You can probably find Issue #252 in the magazine rack of some movie stores [like Suncoast], or you can subscribe through their site. I think there are other subscription options elsewheres [possibly cheaper, too], but I don’t feel like hunting them down right now.
Nice job transcribing it. The feminine idea of SH never really crossed my mind. After reading this though I can see many aspects of it in all the SH games (The Alessa wierdness in SH1, the monsters of SH2, Sullivan’s belief that the Apt was his mom in SH4, and the many allusions to mother and daughter in SH3). It should be interesting. I look forward to seeing if the big mouth things are the janitors. As for beating on the monsters, the only moral quandary I can recall is the fact that the monsters were always considered suspect.
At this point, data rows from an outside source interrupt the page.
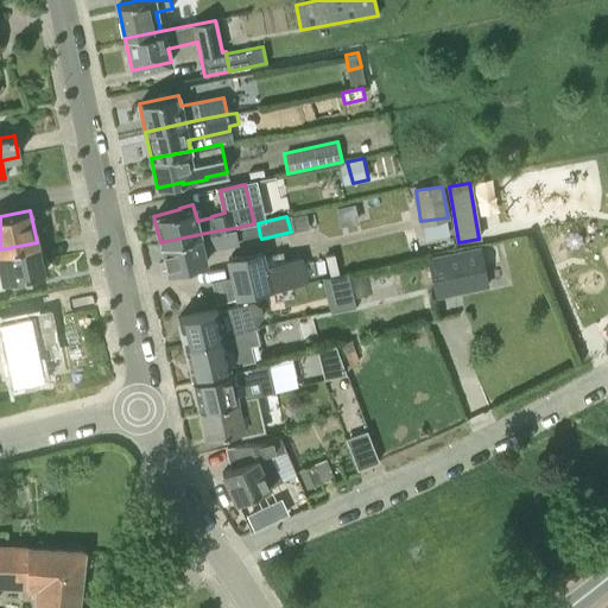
[(210,248),(260,236),(258,223),(254,223),(234,228),(217,230),(160,242),(166,271),(207,261),(203,247),(210,246),(210,248)]
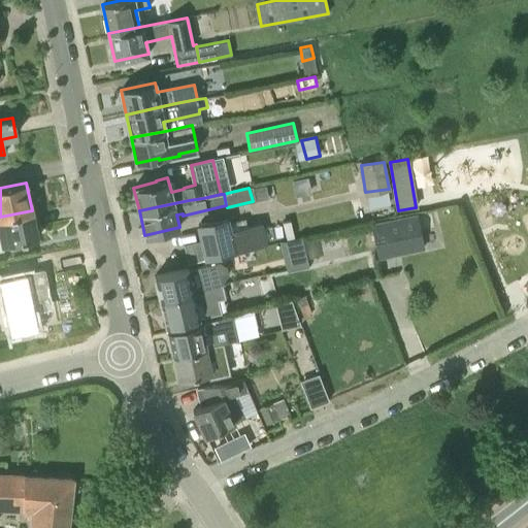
[(32,210),(0,217),(0,250),(4,249),(3,245),(38,237),(32,210)]
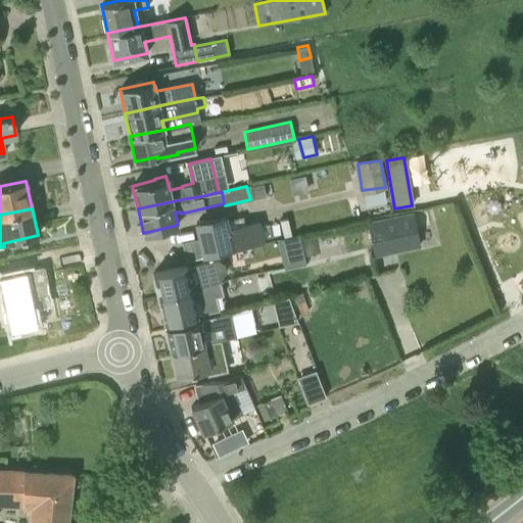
[(368,223),(375,254),(419,245),(412,214),(368,223)]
What was a monster to Harry, or Heather/Cheryl/Allessa, might not have been a monster to other people in the town (Vincent made allusion to that in SH3, and Laura from SH2 never seemed to see monsters). In that sense I could imagine the question of morality being brought up. Are you beating down a demon, or an innocent person? No big deal for me, though. Either answer doesn’t really bug me.